# About this task
Scan the material for the word "wash" and return every matching line.

Input for this task: Begin

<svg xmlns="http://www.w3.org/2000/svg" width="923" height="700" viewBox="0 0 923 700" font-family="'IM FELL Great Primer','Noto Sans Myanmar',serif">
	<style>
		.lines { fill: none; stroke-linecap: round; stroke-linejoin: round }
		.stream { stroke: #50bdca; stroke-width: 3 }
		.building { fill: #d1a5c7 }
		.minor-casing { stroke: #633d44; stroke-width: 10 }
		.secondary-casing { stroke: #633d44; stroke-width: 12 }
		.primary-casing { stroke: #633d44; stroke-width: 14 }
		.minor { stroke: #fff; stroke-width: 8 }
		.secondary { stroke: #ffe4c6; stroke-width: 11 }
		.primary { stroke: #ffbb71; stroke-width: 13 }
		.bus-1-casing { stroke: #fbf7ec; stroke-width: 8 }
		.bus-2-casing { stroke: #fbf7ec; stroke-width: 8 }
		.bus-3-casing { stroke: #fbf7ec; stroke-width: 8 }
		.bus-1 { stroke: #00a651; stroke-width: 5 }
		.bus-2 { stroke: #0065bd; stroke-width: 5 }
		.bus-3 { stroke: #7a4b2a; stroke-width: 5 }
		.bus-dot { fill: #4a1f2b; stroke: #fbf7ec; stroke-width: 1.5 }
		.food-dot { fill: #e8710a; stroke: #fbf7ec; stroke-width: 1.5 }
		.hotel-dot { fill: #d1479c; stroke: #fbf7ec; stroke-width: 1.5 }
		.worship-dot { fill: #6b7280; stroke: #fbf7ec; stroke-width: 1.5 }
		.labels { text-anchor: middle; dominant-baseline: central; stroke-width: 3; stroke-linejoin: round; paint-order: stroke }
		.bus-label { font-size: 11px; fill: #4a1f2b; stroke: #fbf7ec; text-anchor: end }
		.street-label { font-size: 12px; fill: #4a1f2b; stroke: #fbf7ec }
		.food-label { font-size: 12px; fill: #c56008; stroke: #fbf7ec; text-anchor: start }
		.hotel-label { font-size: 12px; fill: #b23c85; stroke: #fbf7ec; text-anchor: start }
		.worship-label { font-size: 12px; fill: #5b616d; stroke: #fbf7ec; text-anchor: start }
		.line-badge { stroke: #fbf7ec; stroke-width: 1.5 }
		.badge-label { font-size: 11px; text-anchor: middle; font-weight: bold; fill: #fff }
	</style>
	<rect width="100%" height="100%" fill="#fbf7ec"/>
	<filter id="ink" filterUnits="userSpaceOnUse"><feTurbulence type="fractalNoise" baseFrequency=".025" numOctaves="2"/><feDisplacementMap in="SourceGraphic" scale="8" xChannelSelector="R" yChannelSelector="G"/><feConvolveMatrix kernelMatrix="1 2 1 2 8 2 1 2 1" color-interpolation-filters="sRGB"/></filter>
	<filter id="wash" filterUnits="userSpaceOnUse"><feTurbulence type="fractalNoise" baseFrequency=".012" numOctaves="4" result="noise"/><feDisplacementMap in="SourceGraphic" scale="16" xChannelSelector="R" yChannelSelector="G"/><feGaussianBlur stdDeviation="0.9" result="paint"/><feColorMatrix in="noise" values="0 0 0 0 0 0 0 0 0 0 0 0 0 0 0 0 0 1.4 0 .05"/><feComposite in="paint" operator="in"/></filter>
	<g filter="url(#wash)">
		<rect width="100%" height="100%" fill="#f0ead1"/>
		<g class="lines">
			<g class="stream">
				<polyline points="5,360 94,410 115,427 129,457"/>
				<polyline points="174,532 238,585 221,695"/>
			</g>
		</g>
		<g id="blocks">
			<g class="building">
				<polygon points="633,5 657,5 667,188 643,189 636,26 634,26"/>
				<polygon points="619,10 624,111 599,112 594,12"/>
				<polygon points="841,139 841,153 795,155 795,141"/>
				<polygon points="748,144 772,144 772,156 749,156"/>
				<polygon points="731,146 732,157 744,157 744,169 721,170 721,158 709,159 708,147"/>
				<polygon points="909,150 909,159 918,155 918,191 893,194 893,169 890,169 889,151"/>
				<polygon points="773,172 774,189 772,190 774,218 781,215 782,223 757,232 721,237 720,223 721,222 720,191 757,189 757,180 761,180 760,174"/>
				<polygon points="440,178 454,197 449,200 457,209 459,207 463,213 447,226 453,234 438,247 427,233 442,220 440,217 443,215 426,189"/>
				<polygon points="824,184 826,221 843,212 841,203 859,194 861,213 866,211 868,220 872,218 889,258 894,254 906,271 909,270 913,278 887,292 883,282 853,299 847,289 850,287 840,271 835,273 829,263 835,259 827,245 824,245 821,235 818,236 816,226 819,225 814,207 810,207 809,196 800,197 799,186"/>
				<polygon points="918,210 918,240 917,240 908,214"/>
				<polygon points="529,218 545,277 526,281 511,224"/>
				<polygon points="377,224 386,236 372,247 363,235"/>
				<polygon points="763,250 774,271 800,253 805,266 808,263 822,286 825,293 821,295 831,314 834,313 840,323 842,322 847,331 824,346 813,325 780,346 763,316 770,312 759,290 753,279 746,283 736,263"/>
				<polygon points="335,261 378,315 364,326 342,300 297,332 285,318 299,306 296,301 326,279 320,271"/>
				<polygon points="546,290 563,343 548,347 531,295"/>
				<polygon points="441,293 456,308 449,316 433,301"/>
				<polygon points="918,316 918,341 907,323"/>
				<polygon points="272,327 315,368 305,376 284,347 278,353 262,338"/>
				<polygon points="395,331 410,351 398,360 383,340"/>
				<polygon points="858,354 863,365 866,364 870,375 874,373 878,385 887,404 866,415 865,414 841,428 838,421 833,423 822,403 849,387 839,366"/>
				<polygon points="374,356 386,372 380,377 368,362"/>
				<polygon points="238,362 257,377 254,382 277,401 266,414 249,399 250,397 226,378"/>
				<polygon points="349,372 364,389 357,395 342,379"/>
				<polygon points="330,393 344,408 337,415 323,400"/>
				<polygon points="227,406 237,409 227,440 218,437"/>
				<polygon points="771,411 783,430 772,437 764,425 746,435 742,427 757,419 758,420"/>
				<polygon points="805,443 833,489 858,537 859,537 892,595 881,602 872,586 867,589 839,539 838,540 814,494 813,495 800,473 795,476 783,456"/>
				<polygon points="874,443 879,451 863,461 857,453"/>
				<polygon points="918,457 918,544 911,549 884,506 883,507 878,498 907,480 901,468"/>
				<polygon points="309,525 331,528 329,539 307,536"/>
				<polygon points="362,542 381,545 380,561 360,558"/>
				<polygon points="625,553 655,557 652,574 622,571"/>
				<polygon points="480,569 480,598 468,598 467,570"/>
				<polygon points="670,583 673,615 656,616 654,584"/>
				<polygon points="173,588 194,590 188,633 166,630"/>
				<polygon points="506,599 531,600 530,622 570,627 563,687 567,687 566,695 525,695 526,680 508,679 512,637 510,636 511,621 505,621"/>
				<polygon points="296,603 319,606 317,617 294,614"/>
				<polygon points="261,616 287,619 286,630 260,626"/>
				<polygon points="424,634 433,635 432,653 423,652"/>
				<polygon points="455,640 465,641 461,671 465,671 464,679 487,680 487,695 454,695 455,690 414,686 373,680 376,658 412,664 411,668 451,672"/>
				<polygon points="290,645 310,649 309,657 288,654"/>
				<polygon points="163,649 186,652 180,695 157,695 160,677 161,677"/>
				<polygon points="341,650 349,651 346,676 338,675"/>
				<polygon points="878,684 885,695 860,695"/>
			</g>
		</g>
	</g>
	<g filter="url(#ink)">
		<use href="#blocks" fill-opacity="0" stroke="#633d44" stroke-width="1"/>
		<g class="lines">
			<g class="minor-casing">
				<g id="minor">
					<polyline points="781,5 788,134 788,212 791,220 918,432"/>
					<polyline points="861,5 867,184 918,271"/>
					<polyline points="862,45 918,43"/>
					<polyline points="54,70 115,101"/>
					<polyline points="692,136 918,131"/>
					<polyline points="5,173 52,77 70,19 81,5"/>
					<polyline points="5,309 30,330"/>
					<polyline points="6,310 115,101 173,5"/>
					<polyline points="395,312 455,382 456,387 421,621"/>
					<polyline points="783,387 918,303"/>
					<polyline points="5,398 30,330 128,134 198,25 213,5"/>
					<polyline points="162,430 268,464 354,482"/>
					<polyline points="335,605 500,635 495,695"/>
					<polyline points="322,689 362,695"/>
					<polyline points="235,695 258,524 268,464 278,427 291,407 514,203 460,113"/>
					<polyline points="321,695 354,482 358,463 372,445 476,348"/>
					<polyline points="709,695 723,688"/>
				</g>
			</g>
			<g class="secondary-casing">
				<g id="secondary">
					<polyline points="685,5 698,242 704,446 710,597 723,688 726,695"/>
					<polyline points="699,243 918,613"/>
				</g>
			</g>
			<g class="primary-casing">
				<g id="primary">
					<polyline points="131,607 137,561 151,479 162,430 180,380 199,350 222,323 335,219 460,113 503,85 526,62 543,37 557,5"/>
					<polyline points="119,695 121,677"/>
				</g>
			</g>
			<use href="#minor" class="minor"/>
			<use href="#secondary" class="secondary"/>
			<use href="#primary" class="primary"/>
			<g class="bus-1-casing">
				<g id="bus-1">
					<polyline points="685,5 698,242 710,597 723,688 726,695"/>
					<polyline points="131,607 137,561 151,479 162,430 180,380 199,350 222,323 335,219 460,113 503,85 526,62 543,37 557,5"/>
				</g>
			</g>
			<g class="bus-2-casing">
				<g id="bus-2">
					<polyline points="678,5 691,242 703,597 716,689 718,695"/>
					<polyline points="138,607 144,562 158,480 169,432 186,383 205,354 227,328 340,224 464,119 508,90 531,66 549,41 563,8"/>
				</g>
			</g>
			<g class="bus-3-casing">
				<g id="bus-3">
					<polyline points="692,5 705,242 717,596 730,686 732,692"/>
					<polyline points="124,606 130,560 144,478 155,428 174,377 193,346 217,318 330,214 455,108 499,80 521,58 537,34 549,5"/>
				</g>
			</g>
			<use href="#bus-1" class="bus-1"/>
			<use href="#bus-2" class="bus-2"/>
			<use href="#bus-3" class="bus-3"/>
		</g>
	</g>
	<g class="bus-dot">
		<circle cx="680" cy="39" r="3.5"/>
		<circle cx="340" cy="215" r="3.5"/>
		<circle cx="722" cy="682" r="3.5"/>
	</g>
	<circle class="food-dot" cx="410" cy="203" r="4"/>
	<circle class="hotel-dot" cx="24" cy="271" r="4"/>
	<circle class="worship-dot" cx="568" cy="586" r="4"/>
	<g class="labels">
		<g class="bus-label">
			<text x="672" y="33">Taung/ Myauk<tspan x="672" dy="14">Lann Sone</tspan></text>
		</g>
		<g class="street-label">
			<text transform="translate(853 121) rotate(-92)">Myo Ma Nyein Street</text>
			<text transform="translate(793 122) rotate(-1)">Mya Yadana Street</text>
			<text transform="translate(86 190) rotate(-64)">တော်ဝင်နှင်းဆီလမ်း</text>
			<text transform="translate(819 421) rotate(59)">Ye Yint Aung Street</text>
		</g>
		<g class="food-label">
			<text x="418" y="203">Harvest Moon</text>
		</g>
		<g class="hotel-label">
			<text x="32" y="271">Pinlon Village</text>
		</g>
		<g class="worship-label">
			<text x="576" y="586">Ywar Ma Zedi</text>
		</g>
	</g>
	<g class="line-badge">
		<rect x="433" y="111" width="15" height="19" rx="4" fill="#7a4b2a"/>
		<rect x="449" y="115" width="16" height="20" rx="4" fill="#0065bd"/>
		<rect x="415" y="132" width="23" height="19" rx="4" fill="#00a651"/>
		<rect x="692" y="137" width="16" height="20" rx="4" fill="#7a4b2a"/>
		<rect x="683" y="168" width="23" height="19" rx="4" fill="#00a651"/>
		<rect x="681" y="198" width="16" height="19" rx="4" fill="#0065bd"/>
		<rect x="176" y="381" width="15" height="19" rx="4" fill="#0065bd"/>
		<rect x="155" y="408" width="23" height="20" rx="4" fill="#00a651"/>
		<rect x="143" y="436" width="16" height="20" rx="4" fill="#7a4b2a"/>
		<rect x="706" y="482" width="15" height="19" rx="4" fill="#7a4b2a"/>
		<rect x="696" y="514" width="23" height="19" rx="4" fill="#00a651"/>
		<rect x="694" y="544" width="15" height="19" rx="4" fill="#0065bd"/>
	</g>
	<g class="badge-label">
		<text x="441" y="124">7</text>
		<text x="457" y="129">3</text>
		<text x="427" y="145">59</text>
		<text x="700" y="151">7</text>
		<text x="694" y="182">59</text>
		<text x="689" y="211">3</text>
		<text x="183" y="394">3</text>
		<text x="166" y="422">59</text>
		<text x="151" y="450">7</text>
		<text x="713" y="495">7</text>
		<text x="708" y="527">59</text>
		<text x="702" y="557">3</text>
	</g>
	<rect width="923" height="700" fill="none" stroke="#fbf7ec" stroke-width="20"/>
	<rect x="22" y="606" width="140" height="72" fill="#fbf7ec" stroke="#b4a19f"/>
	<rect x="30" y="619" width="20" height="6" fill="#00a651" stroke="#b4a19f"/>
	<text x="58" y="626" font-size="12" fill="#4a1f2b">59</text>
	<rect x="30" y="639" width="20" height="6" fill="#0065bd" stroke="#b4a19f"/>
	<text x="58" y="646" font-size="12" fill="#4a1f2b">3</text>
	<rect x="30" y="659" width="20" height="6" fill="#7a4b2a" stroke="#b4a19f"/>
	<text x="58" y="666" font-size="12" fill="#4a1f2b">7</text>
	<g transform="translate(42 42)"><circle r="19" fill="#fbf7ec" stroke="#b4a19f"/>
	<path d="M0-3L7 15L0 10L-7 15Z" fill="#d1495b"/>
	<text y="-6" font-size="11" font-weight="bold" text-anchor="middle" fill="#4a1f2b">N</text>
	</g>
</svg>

Input for this task: End

# Task output
	<filter id="wash" filterUnits="userSpaceOnUse"><feTurbulence type="fractalNoise" baseFrequency=".012" numOctaves="4" result="noise"/><feDisplacementMap in="SourceGraphic" scale="16" xChannelSelector="R" yChannelSelector="G"/><feGaussianBlur stdDeviation="0.9" result="paint"/><feColorMatrix in="noise" values="0 0 0 0 0 0 0 0 0 0 0 0 0 0 0 0 0 1.4 0 .05"/><feComposite in="paint" operator="in"/></filter>
	<g filter="url(#wash)">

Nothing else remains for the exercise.